Le Petit litre rouge de Momo sait tout

Thomas Pitiot, 2003, in La Terre à Toto

Dans le p’tit Ivry rouge, y’a un gars on dirait Socrate ;
Porte la barbe de cent jours, à la main une cigüe de picrate,
Il est prêt à donner des conciliabules de salive sucrée
Pour peu qu’une demoiselle le remercie d’un baiser salé.
 
Il a bien sûr tenté la révolution culturelle,
Dans son quartier c’est triste, c’est plutôt l’action culturiste.
Tout le monde l’a entendu dans sa rue son histoire de fou,
Les gens disent qu’il s’agit du petit litre rouge de Momo sait tout.
 
Toutes ses informations, il les distille au compte à goutte de son goulot ;
Il dit en avant pour l’grand bond, c’est la longue marche de travers jusqu’au prochain bistrot.
Il dit qu’y a un message dans le fond de toutes les bouteilles,
Que son bateau picrate a tout écumé et que les mers veillent.
 
Couplet parlé :
« Ouais c’est moi, l’mec en noir, aux cheveux blancs, l’père noël des anars.
J’écris pour dans deux….minutes, pour tous les p’tits veinards qui boiront mes millésimes de rimes pleines d’espoir !

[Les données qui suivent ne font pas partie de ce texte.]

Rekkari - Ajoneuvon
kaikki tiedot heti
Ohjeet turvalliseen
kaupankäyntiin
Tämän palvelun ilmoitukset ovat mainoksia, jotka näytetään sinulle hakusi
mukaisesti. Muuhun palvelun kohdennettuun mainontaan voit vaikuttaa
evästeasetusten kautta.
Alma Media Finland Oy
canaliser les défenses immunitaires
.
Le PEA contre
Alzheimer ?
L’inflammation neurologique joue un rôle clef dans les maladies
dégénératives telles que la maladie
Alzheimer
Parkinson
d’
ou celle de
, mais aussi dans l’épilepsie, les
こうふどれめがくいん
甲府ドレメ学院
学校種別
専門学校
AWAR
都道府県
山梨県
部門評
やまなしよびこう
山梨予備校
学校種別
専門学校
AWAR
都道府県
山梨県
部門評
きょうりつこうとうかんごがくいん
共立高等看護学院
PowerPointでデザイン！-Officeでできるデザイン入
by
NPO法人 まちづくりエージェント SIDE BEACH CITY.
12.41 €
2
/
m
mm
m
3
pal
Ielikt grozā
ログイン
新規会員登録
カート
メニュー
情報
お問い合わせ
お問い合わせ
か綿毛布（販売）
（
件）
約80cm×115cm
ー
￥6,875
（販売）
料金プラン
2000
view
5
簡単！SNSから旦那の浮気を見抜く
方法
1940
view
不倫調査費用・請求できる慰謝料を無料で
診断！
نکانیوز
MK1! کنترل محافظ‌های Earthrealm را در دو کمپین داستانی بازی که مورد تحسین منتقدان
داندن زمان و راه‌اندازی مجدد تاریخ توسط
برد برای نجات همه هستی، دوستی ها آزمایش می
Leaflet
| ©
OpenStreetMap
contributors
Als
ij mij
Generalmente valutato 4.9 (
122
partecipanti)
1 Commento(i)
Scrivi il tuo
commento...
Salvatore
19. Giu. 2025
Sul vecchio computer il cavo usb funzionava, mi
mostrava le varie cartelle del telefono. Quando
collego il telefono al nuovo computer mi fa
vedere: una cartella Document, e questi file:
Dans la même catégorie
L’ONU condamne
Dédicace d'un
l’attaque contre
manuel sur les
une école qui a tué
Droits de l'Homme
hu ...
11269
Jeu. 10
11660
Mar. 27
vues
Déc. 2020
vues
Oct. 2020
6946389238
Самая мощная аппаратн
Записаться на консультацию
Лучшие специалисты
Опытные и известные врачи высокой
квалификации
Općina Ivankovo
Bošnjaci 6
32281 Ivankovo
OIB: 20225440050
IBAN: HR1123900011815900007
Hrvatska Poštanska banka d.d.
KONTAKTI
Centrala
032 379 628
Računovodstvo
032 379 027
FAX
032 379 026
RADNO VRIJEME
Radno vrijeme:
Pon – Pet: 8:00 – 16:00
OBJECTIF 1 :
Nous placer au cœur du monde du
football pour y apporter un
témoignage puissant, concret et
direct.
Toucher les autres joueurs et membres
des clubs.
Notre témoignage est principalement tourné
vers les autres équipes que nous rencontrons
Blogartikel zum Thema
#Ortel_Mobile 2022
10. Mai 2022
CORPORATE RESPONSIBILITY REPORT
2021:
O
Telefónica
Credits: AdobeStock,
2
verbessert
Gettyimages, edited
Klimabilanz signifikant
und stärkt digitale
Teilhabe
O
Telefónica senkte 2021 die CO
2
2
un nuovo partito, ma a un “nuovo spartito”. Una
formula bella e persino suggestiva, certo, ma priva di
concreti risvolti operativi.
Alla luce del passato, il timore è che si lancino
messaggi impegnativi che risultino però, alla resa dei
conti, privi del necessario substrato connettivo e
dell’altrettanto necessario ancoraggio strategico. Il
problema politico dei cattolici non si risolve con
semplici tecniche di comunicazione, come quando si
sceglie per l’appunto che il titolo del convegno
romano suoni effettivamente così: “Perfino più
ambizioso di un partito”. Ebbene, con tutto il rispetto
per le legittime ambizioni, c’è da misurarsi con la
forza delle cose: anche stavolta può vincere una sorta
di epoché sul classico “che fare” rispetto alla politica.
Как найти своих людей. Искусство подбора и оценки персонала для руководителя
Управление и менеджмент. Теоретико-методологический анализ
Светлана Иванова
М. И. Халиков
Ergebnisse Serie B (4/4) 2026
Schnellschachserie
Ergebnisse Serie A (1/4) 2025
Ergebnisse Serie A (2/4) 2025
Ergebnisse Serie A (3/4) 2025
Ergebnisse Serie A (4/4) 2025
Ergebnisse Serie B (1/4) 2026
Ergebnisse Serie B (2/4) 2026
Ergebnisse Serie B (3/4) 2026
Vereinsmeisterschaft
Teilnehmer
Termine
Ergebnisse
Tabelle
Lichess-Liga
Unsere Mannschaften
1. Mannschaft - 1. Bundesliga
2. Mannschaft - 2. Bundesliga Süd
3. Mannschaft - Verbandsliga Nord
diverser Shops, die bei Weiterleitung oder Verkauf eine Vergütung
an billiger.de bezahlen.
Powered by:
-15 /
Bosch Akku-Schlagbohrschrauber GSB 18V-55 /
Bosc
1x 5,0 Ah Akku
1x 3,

J’ai tout lu mon pote moi, la politique d’Aristote, les classiques et leurs litotes.
J’ai rencontré Baudelaire, quoi j’ai pas l’air ?
J’connais Lucky Luke et San Antonio, c’est pas beau ?
J’touche le RMI, la rente aux métiers d’intellectuels, j’suis une sorte de matière grise payée par l’Etat ; c’est pour ça qu’j’suis toujours gris et rond, petit patapon , petit patapon.
Mais faut qu’j’y aille, faut qu’j’termine le discours à l’assemblée que m’a commandé ton député… »
 
Quelque part dans un square, une statue parle verlan toute seule ;
Momo vient lui parler, quelquefois elle se fout d’sa gueule.
Il l’insulte en arabe et le monument n’articule plus rien
Car les statues toutes nues, c’est bien connu, ne parlent que le grec ancien.
 
Il a toujours sous l’bras un paquet de feuilles manuscrites.
Il prétend qu’y a sa vie là d’dans, toute sa vie, et qu’il est grand temps qu’on l’édite.
Dès qu’il veut prendre le large, il enfourche sa motobiographie.
Il a choisi la marge pour sténographier sa philosophie.
 
Il a autour du doigt une alliance qui brille encore un p’tit peu ;
Sur sa vieille main toute oxydée, elle lui rappelle qu’il a été bienheureux,
Qu’on l’appelait mon amour, mon papa, dix ans en arrière
Juste avant qu’on le remercie avec une enveloppe, son dernier salaire.